**Document layout detection data:**

◆ ◆ ◆ ◆ ◆ ◆ ◆

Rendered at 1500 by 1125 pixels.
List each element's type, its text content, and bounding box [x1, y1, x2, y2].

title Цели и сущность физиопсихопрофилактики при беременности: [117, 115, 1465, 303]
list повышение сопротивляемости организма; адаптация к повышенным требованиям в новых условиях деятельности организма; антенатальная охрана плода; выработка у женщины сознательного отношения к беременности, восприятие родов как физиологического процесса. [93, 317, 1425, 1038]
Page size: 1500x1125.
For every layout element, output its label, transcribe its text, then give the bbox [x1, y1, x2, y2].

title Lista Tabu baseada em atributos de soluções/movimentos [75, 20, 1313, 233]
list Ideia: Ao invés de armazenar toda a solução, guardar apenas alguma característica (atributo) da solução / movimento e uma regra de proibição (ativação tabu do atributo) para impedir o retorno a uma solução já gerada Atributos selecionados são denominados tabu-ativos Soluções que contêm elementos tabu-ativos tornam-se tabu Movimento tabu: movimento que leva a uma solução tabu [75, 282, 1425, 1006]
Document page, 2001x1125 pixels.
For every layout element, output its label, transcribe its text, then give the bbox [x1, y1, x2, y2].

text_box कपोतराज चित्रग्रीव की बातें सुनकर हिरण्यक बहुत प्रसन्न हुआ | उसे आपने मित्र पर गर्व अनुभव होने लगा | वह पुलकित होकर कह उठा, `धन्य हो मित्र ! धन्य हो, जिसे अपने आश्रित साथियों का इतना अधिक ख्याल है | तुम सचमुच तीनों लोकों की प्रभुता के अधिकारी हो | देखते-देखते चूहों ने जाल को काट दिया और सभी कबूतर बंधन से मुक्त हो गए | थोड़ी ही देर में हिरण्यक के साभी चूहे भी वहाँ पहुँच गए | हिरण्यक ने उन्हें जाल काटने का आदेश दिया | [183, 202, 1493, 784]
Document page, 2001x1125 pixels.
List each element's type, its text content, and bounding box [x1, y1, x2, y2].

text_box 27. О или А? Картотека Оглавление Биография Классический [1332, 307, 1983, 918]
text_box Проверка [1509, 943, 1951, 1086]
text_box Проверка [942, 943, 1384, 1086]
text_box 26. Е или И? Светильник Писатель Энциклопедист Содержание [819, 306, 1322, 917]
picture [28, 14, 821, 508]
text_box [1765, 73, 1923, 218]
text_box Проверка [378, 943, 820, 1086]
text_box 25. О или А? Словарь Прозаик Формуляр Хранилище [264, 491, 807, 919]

◆ ◆ ◆ ◆ ◆ ◆ ◆

Once more, write out the entries exactly as they were written.

Rendered at 1500 by 1125 pixels.
List each element's type, its text content, and bounding box [x1, y1, x2, y2].

title Цели и сущность физиопсихопрофилактики при беременности: [117, 115, 1465, 303]
list повышение сопротивляемости организма; адаптация к повышенным требованиям в новых условиях деятельности организма; антенатальная охрана плода; выработка у женщины сознательного отношения к беременности, восприятие родов как физиологического процесса. [93, 317, 1425, 1038]
Page size: 1500x1125.
For every layout element, output its label, transcribe its text, then give the bbox [x1, y1, x2, y2].

title Lista Tabu baseada em atributos de soluções/movimentos [75, 20, 1313, 233]
list Ideia: Ao invés de armazenar toda a solução, guardar apenas alguma característica (atributo) da solução / movimento e uma regra de proibição (ativação tabu do atributo) para impedir o retorno a uma solução já gerada Atributos selecionados são denominados tabu-ativos Soluções que contêm elementos tabu-ativos tornam-se tabu Movimento tabu: movimento que leva a uma solução tabu [75, 282, 1425, 1006]
Document page, 2001x1125 pixels.
For every layout element, output its label, transcribe its text, then give the bbox [x1, y1, x2, y2].

text_box कपोतराज चित्रग्रीव की बातें सुनकर हिरण्यक बहुत प्रसन्न हुआ | उसे आपने मित्र पर गर्व अनुभव होने लगा | वह पुलकित होकर कह उठा, `धन्य हो मित्र ! धन्य हो, जिसे अपने आश्रित साथियों का इतना अधिक ख्याल है | तुम सचमुच तीनों लोकों की प्रभुता के अधिकारी हो | देखते-देखते चूहों ने जाल को काट दिया और सभी कबूतर बंधन से मुक्त हो गए | थोड़ी ही देर में हिरण्यक के साभी चूहे भी वहाँ पहुँच गए | हिरण्यक ने उन्हें जाल काटने का आदेश दिया | [183, 202, 1493, 784]
Document page, 2001x1125 pixels.
List each element's type, its text content, and bounding box [x1, y1, x2, y2].

text_box 27. О или А? Картотека Оглавление Биография Классический [1332, 307, 1983, 918]
text_box Проверка [1509, 943, 1951, 1086]
text_box Проверка [942, 943, 1384, 1086]
text_box 26. Е или И? Светильник Писатель Энциклопедист Содержание [819, 306, 1322, 917]
picture [28, 14, 821, 508]
text_box [1765, 73, 1923, 218]
text_box Проверка [378, 943, 820, 1086]
text_box 25. О или А? Словарь Прозаик Формуляр Хранилище [264, 491, 807, 919]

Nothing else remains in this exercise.